[STUDY TEXT Boundary: Start]
Adv Quant: Compelling Topics

Compelling topics summary/definitions

  • Supervised machine learning algorithms: is a model that needs training and testing data set. However it does need to validate its model on some predetermined output value (Ahlemeyer-Stubbe & Coleman, 2014, Conolly & Begg, 2014).
  • Unsupervised machine learning algorithms: is a model that needs training and testing data set, but unlike supervised learning, it doesn’t need to validate its model on some predetermined output value (Ahlemeyer-Stubbe & Coleman, 2014, Conolly & Begg, 2014). Therefore, unsupervised learning tries to find the natural relationships in the input data (Ahlemeyer-Stubbe & Coleman, 2014).
  • General Least Squares Model (GLM): is the line of best fit, for linear regressions modeling along with its corresponding correlations (Smith, 2015). There are five assumptions to a linear regression model: additivity, linearity, independent errors, homoscedasticity, and normally distributed errors.
  • Overfitting: is stuffing a regression model with so many variables that have little contributional weight to help predict the dependent variable (Field, 2013; Vandekerckhove, Matzke, & Wagenmakers, 2014). Thus, to avoid the over-fitting problem, the use of parsimony is important in big data analytics.
  • Parsimony: is describing a dependent variable with the fewest independent variables as possible (Field, 2013; Huck, 2013; Smith, 2015). The concept of parsimony could be attributed to Occam’s Razor, which states “plurality out never be posited without necessity” (Duignan, 2015).  Vandekerckhove et al. (2014) describe parsimony as a way of removing the noise from the signal to create better predictive regression models.
  • Hierarchical Regression: When the researcher builds a multivariate regression model, they build it in stages, as they tend to add known independent variables first, and add newer independent variables in order to avoid overfitting in a technique called hierarchical regression (Austin, Goel & van Walraven, 2001; Field, 2013; Huck 2013).
[STUDY TEXT Boundary: End]
[DATASET Boundary: Start]
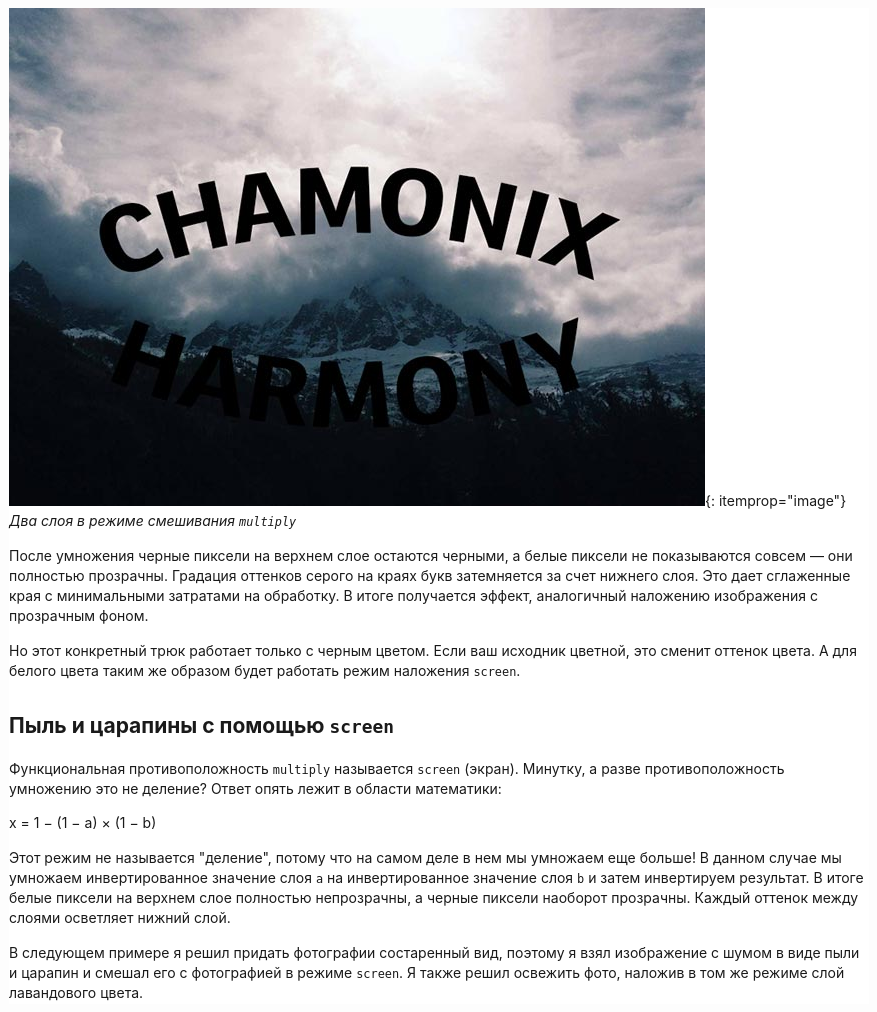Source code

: ![Два слоя в режиме смешивания multiply](/images/development/design/fig-1--multiply2.jpg){: itemprop="image"}
*Два слоя в режиме смешивания `multiply`*

После умножения черные пиксели на верхнем слое остаются черными, а белые пиксели не показываются совсем — они полностью прозрачны. Градация оттенков серого на краях букв затемняется за счет нижнего слоя. Это дает сглаженные края с минимальными затратами на обработку. В итоге получается эффект, аналогичный наложению изображения с прозрачным фоном.

Но этот конкретный трюк работает только с черным цветом. Если ваш исходник цветной, это сменит оттенок цвета. А для белого цвета таким же образом будет работать режим наложения `screen`.

## Пыль и царапины с помощью `screen`

Функциональная противоположность `multiply` называется `screen` (экран). Минутку, а разве противоположность умножению это не деление? Ответ опять лежит в области математики:

x = 1 − (1 − a) × (1 − b)

Этот режим не называется "деление", потому что на самом деле в нем мы умножаем еще больше! В данном случае мы умножаем инвертированное значение  слоя `a` на инвертированное значение слоя `b`  и затем инвертируем результат. В итоге белые пиксели на верхнем слое полностью непрозрачны, а черные пиксели наоборот прозрачны. Каждый оттенок между слоями осветляет нижний слой.

В следующем примере я решил придать фотографии состаренный вид, поэтому я взял изображение с шумом в виде пыли и царапин и смешал его с фотографией в режиме `screen`. Я также решил освежить фото, наложив в том же режиме слой лавандового цвета.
[DATASET Boundary: End]
TASK ITEM A:
Write out the compelling topics summary from "Compelling topics summary/definitions" down to "(Ahlemeyer-Stubbe & Coleman, 2014).", with every word unchanged.
TASK ITEM B:
Render the entries as a numbered list, from their start down to and including the line containing "Этот режим не". Skip blank lines and leave out the pictures.

RESULT A:
Compelling topics summary/definitions

  • Supervised machine learning algorithms: is a model that needs training and testing data set. However it does need to validate its model on some predetermined output value (Ahlemeyer-Stubbe & Coleman, 2014, Conolly & Begg, 2014).
  • Unsupervised machine learning algorithms: is a model that needs training and testing data set, but unlike supervised learning, it doesn’t need to validate its model on some predetermined output value (Ahlemeyer-Stubbe & Coleman, 2014, Conolly & Begg, 2014). Therefore, unsupervised learning tries to find the natural relationships in the input data (Ahlemeyer-Stubbe & Coleman, 2014).

RESULT B:
1. Source code
2. : ![Два слоя в режиме смешивания multiply](/images/development/design/fig-1--multiply2.jpg){: itemprop="image"}
3. *Два слоя в режиме смешивания `multiply`*
4. После умножения черные пиксели на верхнем слое остаются черными, а белые пиксели не показываются совсем — они полностью прозрачны. Градация оттенков серого на краях букв затемняется за счет нижнего слоя. Это дает сглаженные края с минимальными затратами на обработку. В итоге получается эффект, аналогичный наложению изображения с прозрачным фоном.
5. Но этот конкретный трюк работает только с черным цветом. Если ваш исходник цветной, это сменит оттенок цвета. А для белого цвета таким же образом будет работать режим наложения `screen`.
6. ## Пыль и царапины с помощью `screen`
7. Функциональная противоположность `multiply` называется `screen` (экран). Минутку, а разве противоположность умножению это не деление? Ответ опять лежит в области математики:
8. x = 1 − (1 − a) × (1 − b)
9. Этот режим не называется "деление", потому что на самом деле в нем мы умножаем еще больше! В данном случае мы умножаем инвертированное значение  слоя `a` на инвертированное значение слоя `b`  и затем инвертируем результат. В итоге белые пиксели на верхнем слое полностью непрозрачны, а черные пиксели наоборот прозрачны. Каждый оттенок между слоями осветляет нижний слой.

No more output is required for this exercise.